*** Opening of Listed records ***

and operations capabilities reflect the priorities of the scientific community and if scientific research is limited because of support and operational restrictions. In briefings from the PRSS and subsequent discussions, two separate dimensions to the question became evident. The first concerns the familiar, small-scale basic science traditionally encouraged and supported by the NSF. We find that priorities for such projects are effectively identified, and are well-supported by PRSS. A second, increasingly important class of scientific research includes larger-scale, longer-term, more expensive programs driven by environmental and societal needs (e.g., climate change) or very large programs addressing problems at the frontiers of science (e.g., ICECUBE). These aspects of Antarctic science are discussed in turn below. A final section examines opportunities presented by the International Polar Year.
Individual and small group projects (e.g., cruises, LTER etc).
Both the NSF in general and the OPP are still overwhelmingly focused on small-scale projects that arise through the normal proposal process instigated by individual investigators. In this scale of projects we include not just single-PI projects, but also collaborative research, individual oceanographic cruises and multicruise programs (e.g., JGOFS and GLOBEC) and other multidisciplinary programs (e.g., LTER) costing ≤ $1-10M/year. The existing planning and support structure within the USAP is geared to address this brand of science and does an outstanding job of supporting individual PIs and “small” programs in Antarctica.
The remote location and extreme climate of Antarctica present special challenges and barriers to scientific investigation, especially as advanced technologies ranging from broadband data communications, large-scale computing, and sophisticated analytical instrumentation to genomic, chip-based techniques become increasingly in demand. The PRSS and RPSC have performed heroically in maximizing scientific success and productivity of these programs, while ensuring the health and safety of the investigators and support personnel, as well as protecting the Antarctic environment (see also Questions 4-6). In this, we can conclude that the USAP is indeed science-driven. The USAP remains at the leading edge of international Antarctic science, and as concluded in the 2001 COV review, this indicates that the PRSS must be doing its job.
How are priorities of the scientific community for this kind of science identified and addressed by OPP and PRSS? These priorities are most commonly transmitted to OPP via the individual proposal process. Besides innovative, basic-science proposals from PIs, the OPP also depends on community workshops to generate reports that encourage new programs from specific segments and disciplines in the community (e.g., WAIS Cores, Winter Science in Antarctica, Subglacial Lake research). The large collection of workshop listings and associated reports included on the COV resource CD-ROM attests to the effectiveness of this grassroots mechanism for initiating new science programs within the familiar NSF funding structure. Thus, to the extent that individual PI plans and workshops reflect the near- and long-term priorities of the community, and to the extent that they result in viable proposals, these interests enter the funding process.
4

*** Close of Listed records ***

**Brief:**
Please print, exactly and with nothing else, the lines from the first line of the entries through the line containing "Individual and small".

**Solved exercise:**
and operations capabilities reflect the priorities of the scientific community and if scientific research is limited because of support and operational restrictions. In briefings from the PRSS and subsequent discussions, two separate dimensions to the question became evident. The first concerns the familiar, small-scale basic science traditionally encouraged and supported by the NSF. We find that priorities for such projects are effectively identified, and are well-supported by PRSS. A second, increasingly important class of scientific research includes larger-scale, longer-term, more expensive programs driven by environmental and societal needs (e.g., climate change) or very large programs addressing problems at the frontiers of science (e.g., ICECUBE). These aspects of Antarctic science are discussed in turn below. A final section examines opportunities presented by the International Polar Year.
Individual and small group projects (e.g., cruises, LTER etc).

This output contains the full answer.